# Basically and extremely disconnected spaces

The set $C= C ( X‎)$ of all continuous, real valued functions on a topological space$X‎$ will be provided with an algebraic structure and an order structure.

zero -set means:

$‎Z(f )‎ ‎ =‎ ‎f‎^{-1}(\{ 0‎ ‎\} ) = ‎\{ x \in X ‎\mid f ( x ) = 0 ‎\} ‎‎‎\quad ( f ‎\in C ( X ) ) ‎‎‎‎$‎

Thus, the open sets

$pos( f ) = \{ x \mid f(x ) > 0 \}$

$neg( f ) = \{ x \mid f(x ) < 0 \}$

are cozero-sets.

a space ‎‎$‎X‎$‎ is said to be extremely disconnected if every open set has an open closure. ‎‎$‎X‎$‎ is basically disconnected if every cozero-set has an open closure. hence any extremely disconnected space is basically disconnected. The converse fails.

My questions :

1: ‎‎$‎X‎$‎ is extremely disconnected if and only if every pair of disjoint open sets have disjoint closures. What is the analogous condition for basically disconnected spaces?

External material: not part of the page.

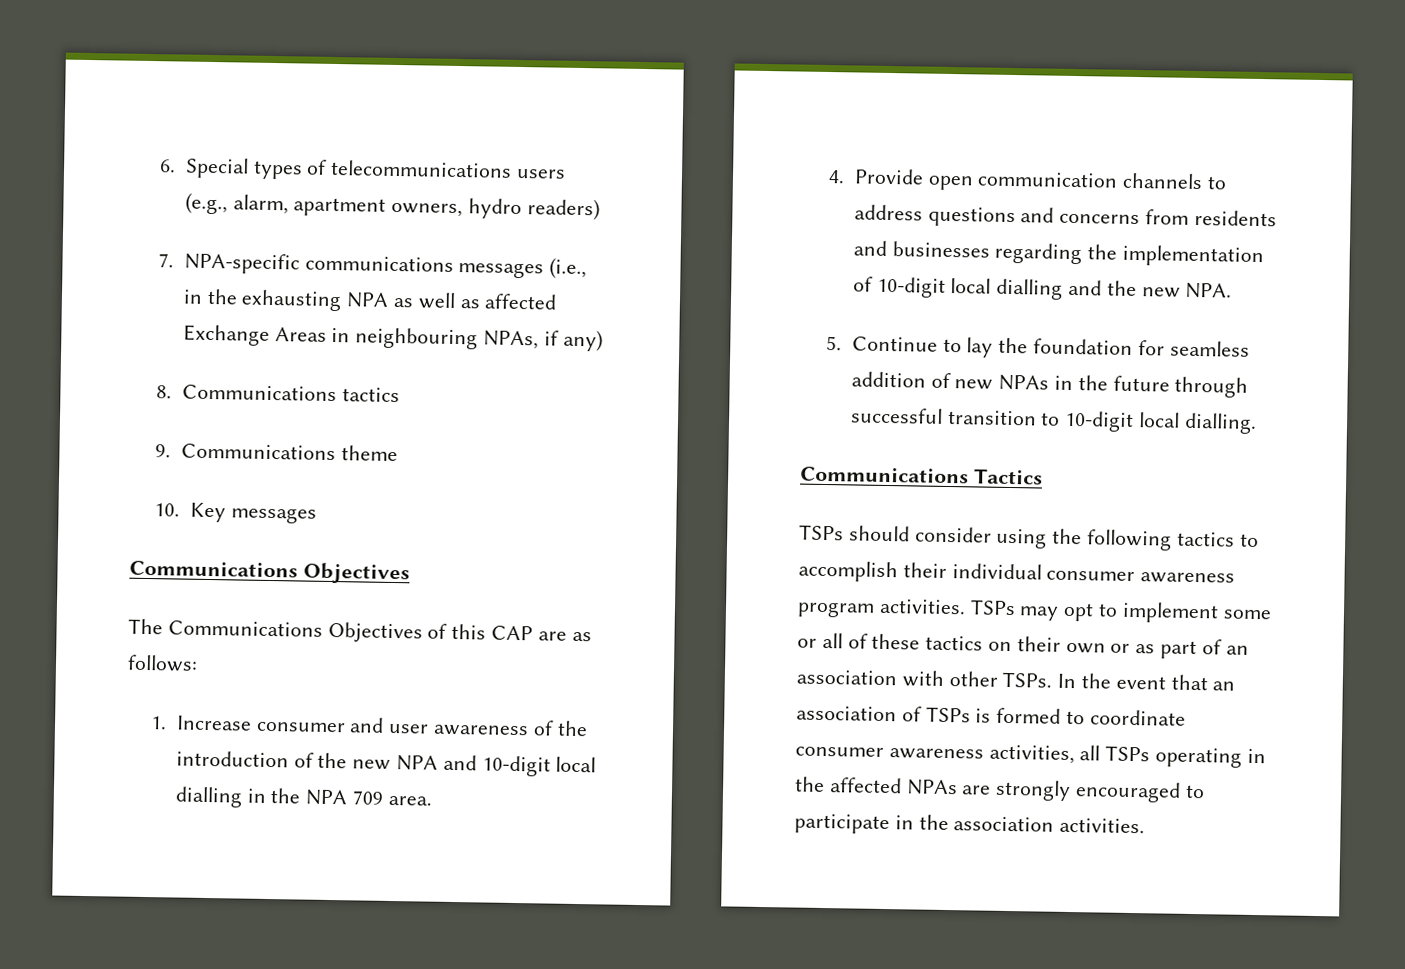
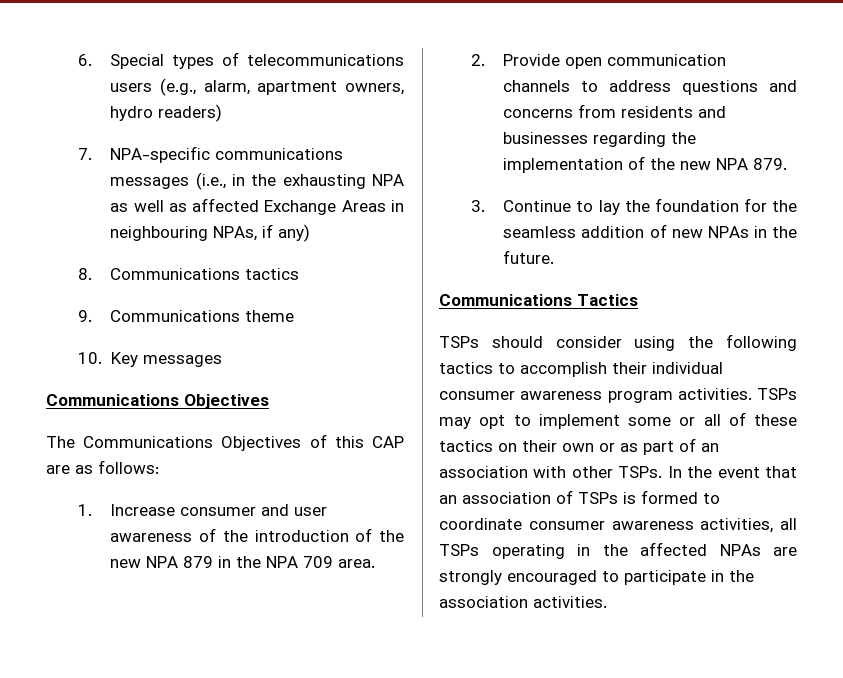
[442,754,597,777] [174,786,243,808] and 10-digit local dialling -> [183,556,214,568] 879
[827,169,845,184] 4. -> [471,54,486,66] 2.
[876,276,1233,300] [825,335,842,351] 10-digit local dialling and the new NPA. // 5. -> [650,158,788,170] [471,200,486,212] the new NPA 879. // 3.
(1165, 348) none -> [772,200,797,212] the
[1112,375,1249,398] [850,407,1257,434] future through successful transition to 10-digit local dialling. -> [503,250,555,264] future.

2:In an basically disconnected space, any two disjoint open sets are completely seperated. In a basically disconnected spaces , any two dijoint cozero-sets are completely separated; equivalently , for every $f \in C(X)$ , pos $f$ and neg $f$ are completely separated?

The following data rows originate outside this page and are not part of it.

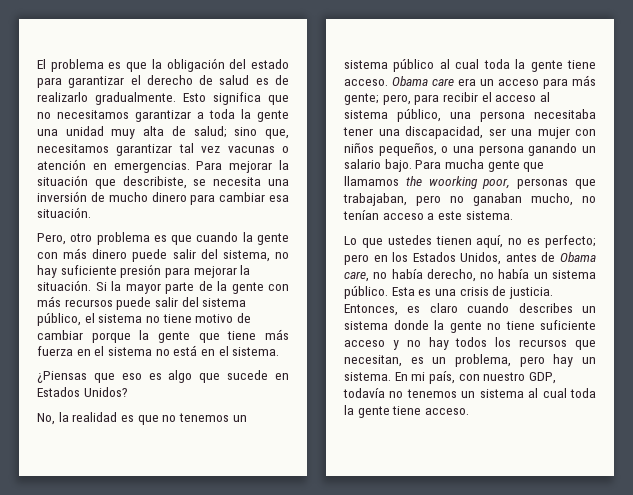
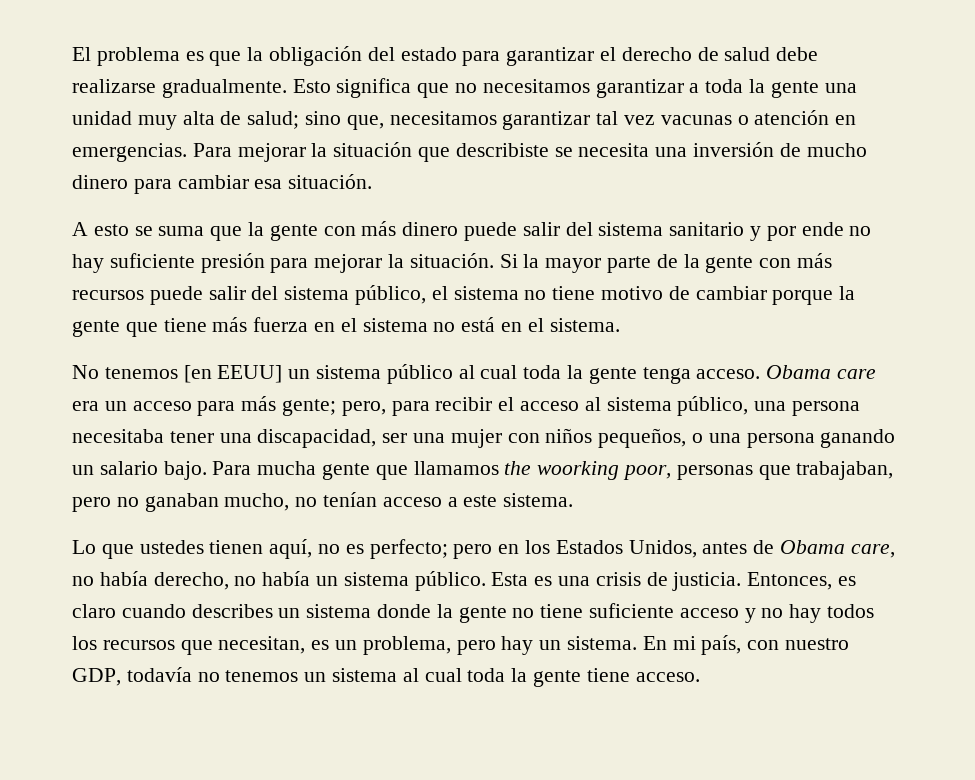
[255,75,289,85] [37,92,88,102] es de realizarlo -> [776,47,819,61] [72,79,156,93] debe realizarse
[122,176,187,189] describiste, -> [455,143,549,157] describiste
[37,232,239,245] Pero, otro problema es que cuando -> [72,222,243,241] A esto se suma que
[222,250,270,262] sistema, -> [598,222,844,241] sistema sanitario y por ende
[37,370,289,383] [37,387,128,397] [37,412,229,425] ¿Piensas que eso es algo que sucede en Estados Unidos? // No, la realidad es que no tenemos -> [72,365,283,383] No tenemos [en EEUU]
[567,60,596,69] tiene -> [642,367,691,384] tenga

1: $X$ is extremely disconnected if and only if every pair of disjoint open sets have disjoint closures. What is the analogous condition for basically disconnected spaces?
A naive guess is that a space $X$ is basically disconnected if and only if every pair of its disjoint cozero-sets have disjoint closures. But I can prove only “only if” part. Let $X$ be a basically disconnected space and $A$ and $B$ be its disjoint cozero-sets. Since the set $B$ is open, sets $B$ and $\overline{A}$ are disjoint. Since the set $\overline{A}$ is open, sets $\overline{B}$ and $\overline{A}$ are disjoint.
2: In a basically disconnected spaces , any two disjoint cozero-sets are completely separated; equivalently , for every $f \in C(X)$ , pos $f$ and neg $f$ are completely separated?
Yes. The sets $pos(f)$ and $neg(f)$ are disjoint co-zero sets. Hence the sets $\overline{pos(f)}$ and $\overline{neg(f)}$ are disjoint open and closed sets, so they are completely separated by a function $g:X\to [0,1]$ such that $g(x)=0$ for each $x\in \overline{neg(f)}$, $g(x)=1$ for each $x\in \overline{pos(f)}$, and $g(x)=1/2$, otherwise. I recall that two subsets $A$ and $B$ of a topological space are called completely separated if there exists a continuous function $g:X\to [0,1]$ such that $g(x)=0$ for each $x\in A$ and $g(x)=1$ for each $x\in B$.